Enter the user details. Please note that if you are creating a user account to perform automation or system integration, it is a good idea to change its access type to programmatic, which is not the case for me since I intend to use the management console. Click on “Next step” to proceed.
Here we set the permissions for the user. I will add my user to the group “infrastructure”.
The last page is the review, just like for all the other stuff we’ve been doing. Review your settings and click on “Create user”.
Multi Factor Authentication for root account
Now things will get more interesting, we will add a second layer of security to our root account. At this point I don’t have to tell you to go back to the dashboard, right? Moving on… expand “Activate MFA on your root account” and click on “Manage MFA”.
Spoiler alert: Currently supported MFA virtual devices:
I will use Google Authenticator because google owns me, probably owns you too…
Well, once you’ve clicked on Manage MFA, the next screen would be actually where you pick what device you want to use. I will go with a virtual one, as stated in the above spoiler.
There’s a small disclaimer that can direct you to a link with compatible stuff, which is the spoiler image above. Click on “Next Step”.
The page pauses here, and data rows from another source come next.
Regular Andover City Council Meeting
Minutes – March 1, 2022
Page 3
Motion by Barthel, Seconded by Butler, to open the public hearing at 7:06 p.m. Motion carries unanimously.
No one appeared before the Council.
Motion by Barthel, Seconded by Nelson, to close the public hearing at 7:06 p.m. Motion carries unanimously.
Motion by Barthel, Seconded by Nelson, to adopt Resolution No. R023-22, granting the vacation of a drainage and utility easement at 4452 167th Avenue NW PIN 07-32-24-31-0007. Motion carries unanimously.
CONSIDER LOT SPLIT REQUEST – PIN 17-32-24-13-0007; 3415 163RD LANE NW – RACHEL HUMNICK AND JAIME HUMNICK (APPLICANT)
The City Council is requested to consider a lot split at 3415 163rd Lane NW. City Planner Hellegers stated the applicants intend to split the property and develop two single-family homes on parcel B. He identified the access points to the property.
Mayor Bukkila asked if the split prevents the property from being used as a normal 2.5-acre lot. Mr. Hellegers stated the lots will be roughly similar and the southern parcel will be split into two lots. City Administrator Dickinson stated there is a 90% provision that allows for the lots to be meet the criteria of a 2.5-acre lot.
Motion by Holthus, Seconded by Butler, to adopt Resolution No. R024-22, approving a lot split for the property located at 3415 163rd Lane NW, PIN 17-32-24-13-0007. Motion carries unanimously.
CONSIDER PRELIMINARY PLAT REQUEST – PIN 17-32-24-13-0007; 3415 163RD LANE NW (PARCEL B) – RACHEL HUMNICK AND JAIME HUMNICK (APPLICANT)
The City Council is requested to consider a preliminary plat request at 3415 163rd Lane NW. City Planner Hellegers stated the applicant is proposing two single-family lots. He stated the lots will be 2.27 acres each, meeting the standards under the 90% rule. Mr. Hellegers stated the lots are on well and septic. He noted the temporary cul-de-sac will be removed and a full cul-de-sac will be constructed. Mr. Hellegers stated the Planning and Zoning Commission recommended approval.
Now you have to scan the QR code with your MFA app, in my case Google Authenticator.
Once you scan the QR Code, you will see an image like below and the token will start changing every minute. The above Authentication Code 1 & 2 must be filled with the 2 sequentially generated numbers on your MFA app
Having done so, just click on “Activate Virtual MFA” and if all went well, you should see the message below. Just click on “Finish”.
Delete root access keys
This is a best practice, you should delete your root access key. You will understand why as soon as you expand the “Delete your root access keys” panel and read the disclaimer. Click on “Manage Security Credentials”.
You will be prompted with the following popup, just click on “Continue to Security Credentials”
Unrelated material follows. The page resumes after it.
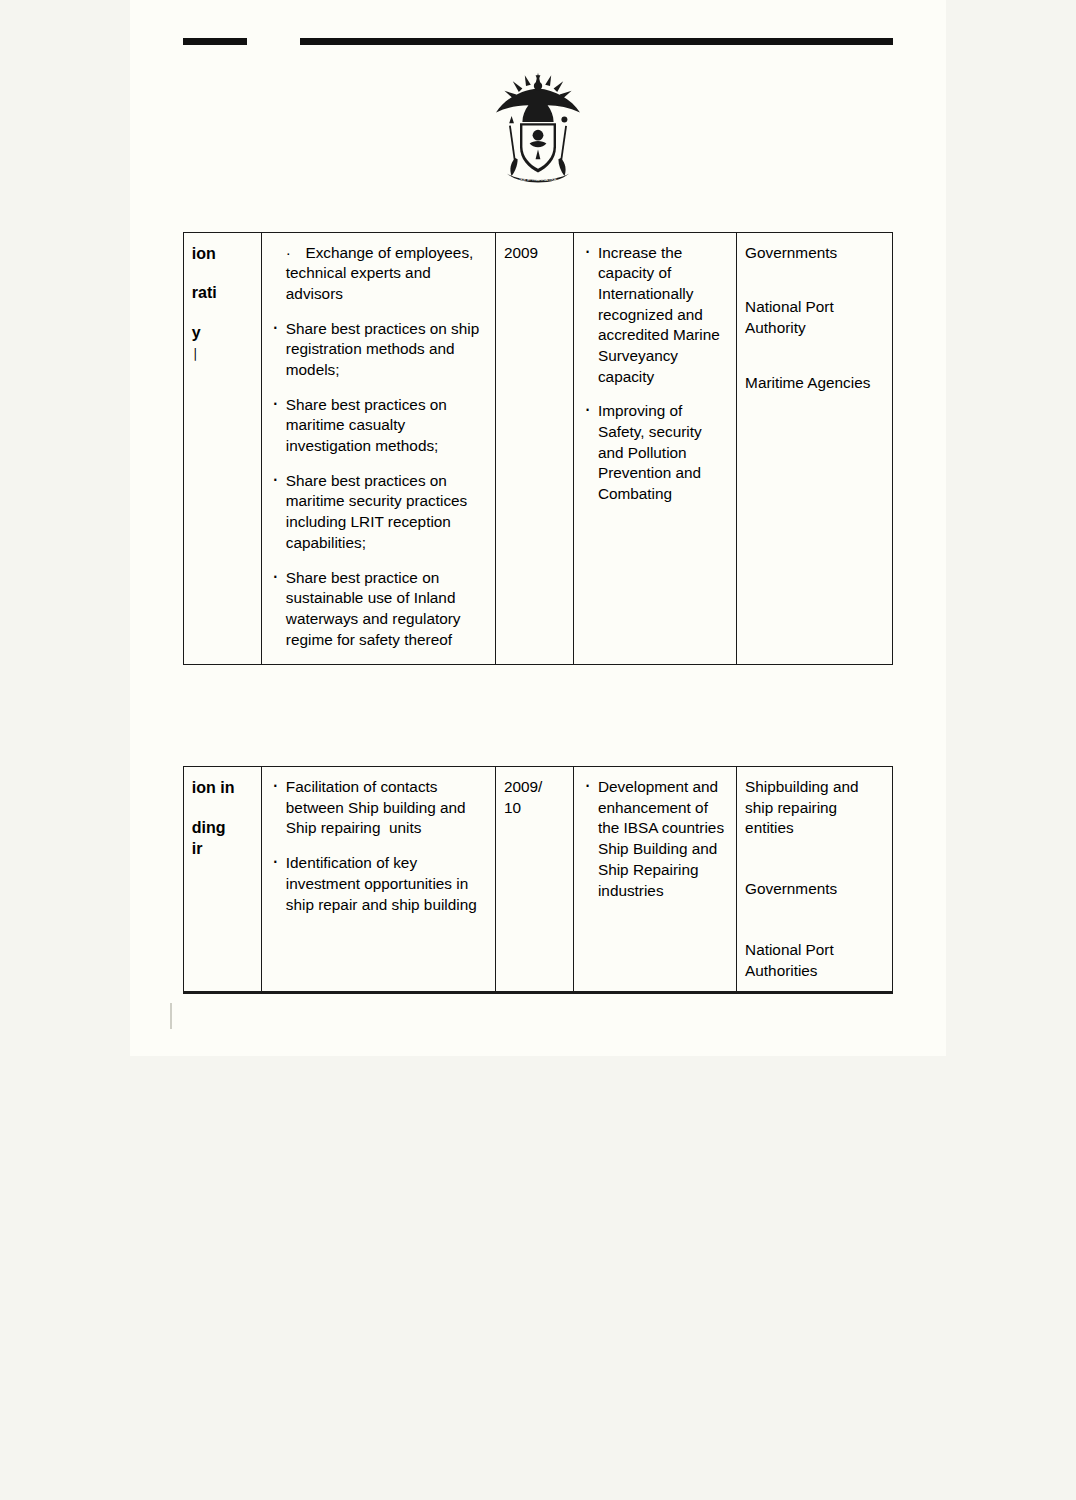!KE E: /XARRA //KE
| ion rati y ∣ | · Exchange of employees, technical experts and advisors Share best practices on ship registration methods and models; Share best practices on maritime casualty investigation methods; Share best practices on maritime security practices including LRIT reception capabilities; Share best practice on sustainable use of Inland waterways and regulatory regime for safety thereof | 2009 | Increase the capacity of Internationally recognized and accredited Marine Surveyancy capacity Improving of Safety, security and Pollution Prevention and Combating | Governments National Port Authority Maritime Agencies |
| ion in ding ir | Facilitation of contacts between Ship building and Ship repairing units Identification of key investment opportunities in ship repair and ship building | 2009/ 10 | Development and enhancement of the IBSA countries Ship Building and Ship Repairing industries | Shipbuilding and ship repairing entities Governments National Port Authorities |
Here you will see a lot of options and panes you can expand and collapse. Expand the “Access Keys (Access Key ID and Secret Access Key)” panel and you will find your root access key. Click on Delete under “Actions” column.
A prompt will appear so you can confirm the deletion of the Access Key. Click on Yes. (Be sure to be deleting the right access key, if you have already other keys in place).
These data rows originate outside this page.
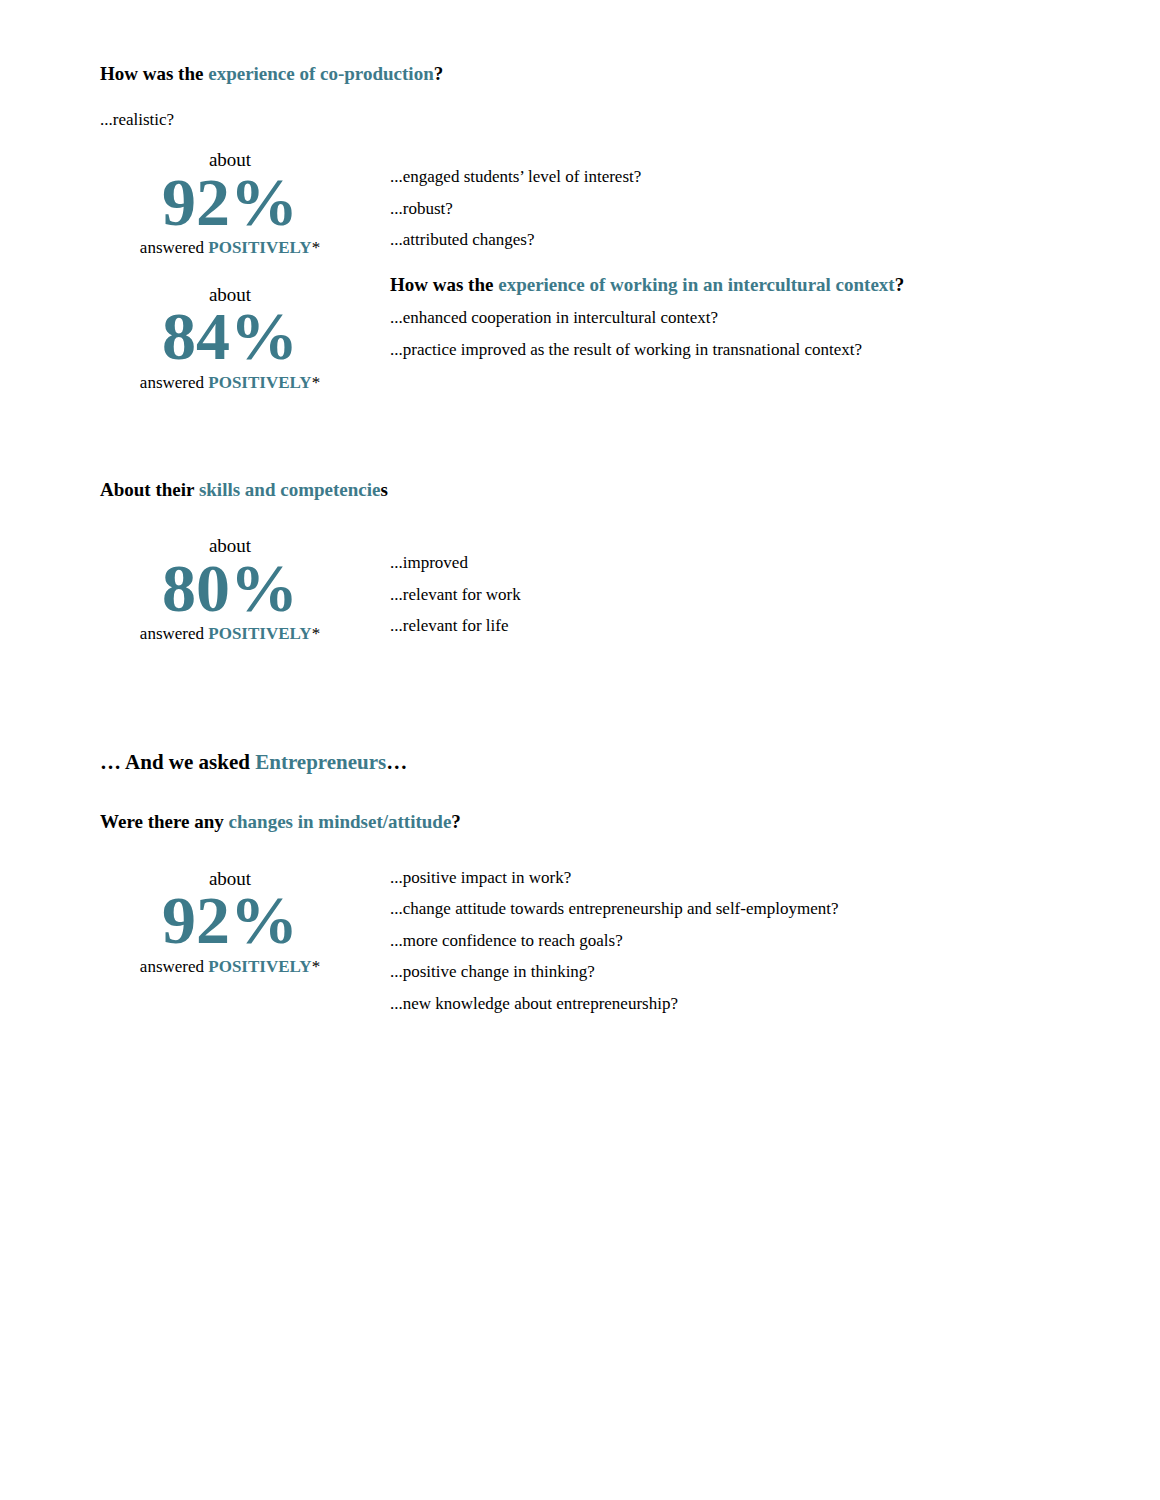How was the experience of co-production?
...realistic?
about
92%
answered POSITIVELY*
...engaged students’ level of interest?
...robust?
...attributed changes?
about
84%
answered POSITIVELY*
How was the experience of working in an intercultural context?
...enhanced cooperation in intercultural context?
...practice improved as the result of working in transnational context?
About their skills and competencies
about
80%
answered POSITIVELY*
...improved
...relevant for work
...relevant for life
… And we asked Entrepreneurs…
Were there any changes in mindset/attitude?
about
92%
answered POSITIVELY*
...positive impact in work?
...change attitude towards entrepreneurship and self-employment?
...more confidence to reach goals?
...positive change in thinking?
...new knowledge about entrepreneurship?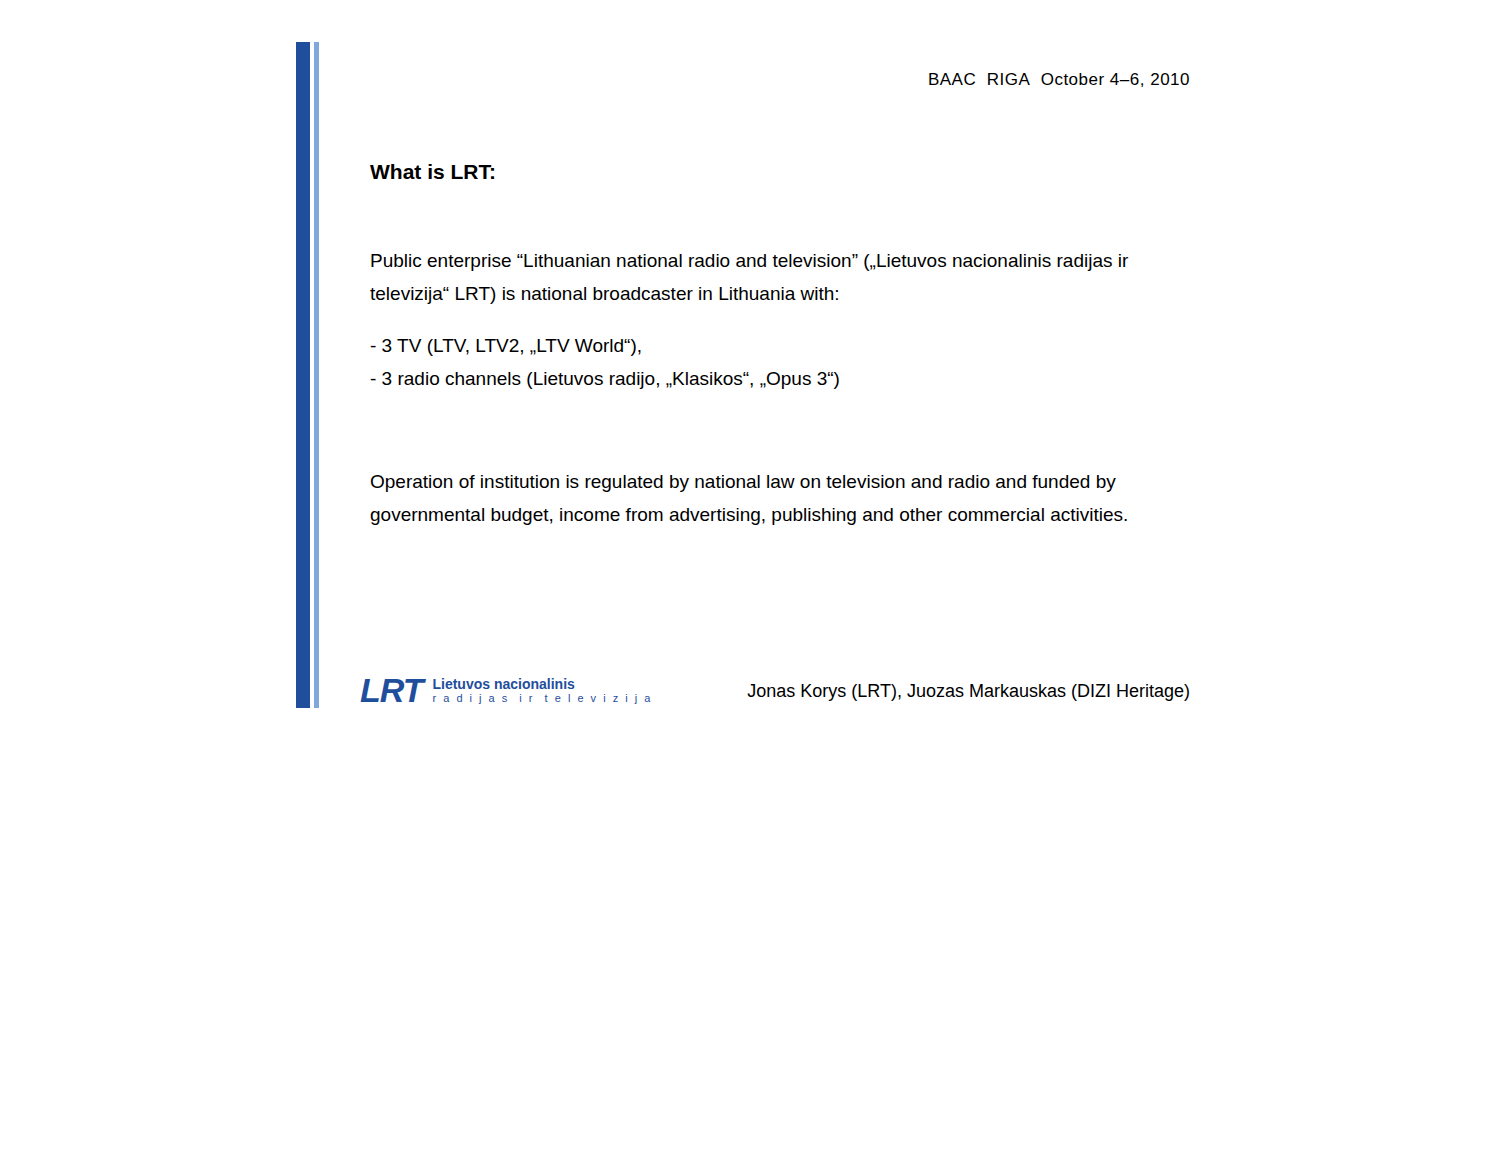BAAC RIGA October 4–6, 2010
What is LRT:
Public enterprise “Lithuanian national radio and television” („Lietuvos nacionalinis radijas ir televizija“ LRT) is national broadcaster in Lithuania with:
- 3 TV (LTV, LTV2, „LTV World“),
- 3 radio channels (Lietuvos radijo, „Klasikos“, „Opus 3“)
Operation of institution is regulated by national law on television and radio and funded by governmental budget, income from advertising, publishing and other commercial activities.
LRT
Lietuvos nacionalinis
r a d i j a s i r t e l e v i z i j a
Jonas Korys (LRT), Juozas Markauskas (DIZI Heritage)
Once you are back to the dashboard, your settings should appear all green. Looks a lot better, right?
Let’s test it out… the whole point of doing that is to avoid my IT account wouldn’t have privileges to access my finance data… let’s put it to proof.
Connecting to AWS with your IAM User
Now we should test the access. Just browse to the custom URL you have setup up there in the beginning and enter the user id and password created.
Once you are connected… Expand the options and click on “My Billing Dashboard”, which would take you to finance stuff.
If all is setup well, you should receive the error below. Yay…
Now you can start creating different groups and granting different privileges for your technical team while leaving the finance data out of their reach… or kind of… we have limited their access so they can’t see or deal with finance data, but they still can use as much resource as they like in the cloud… which will incur in charges and $$$$.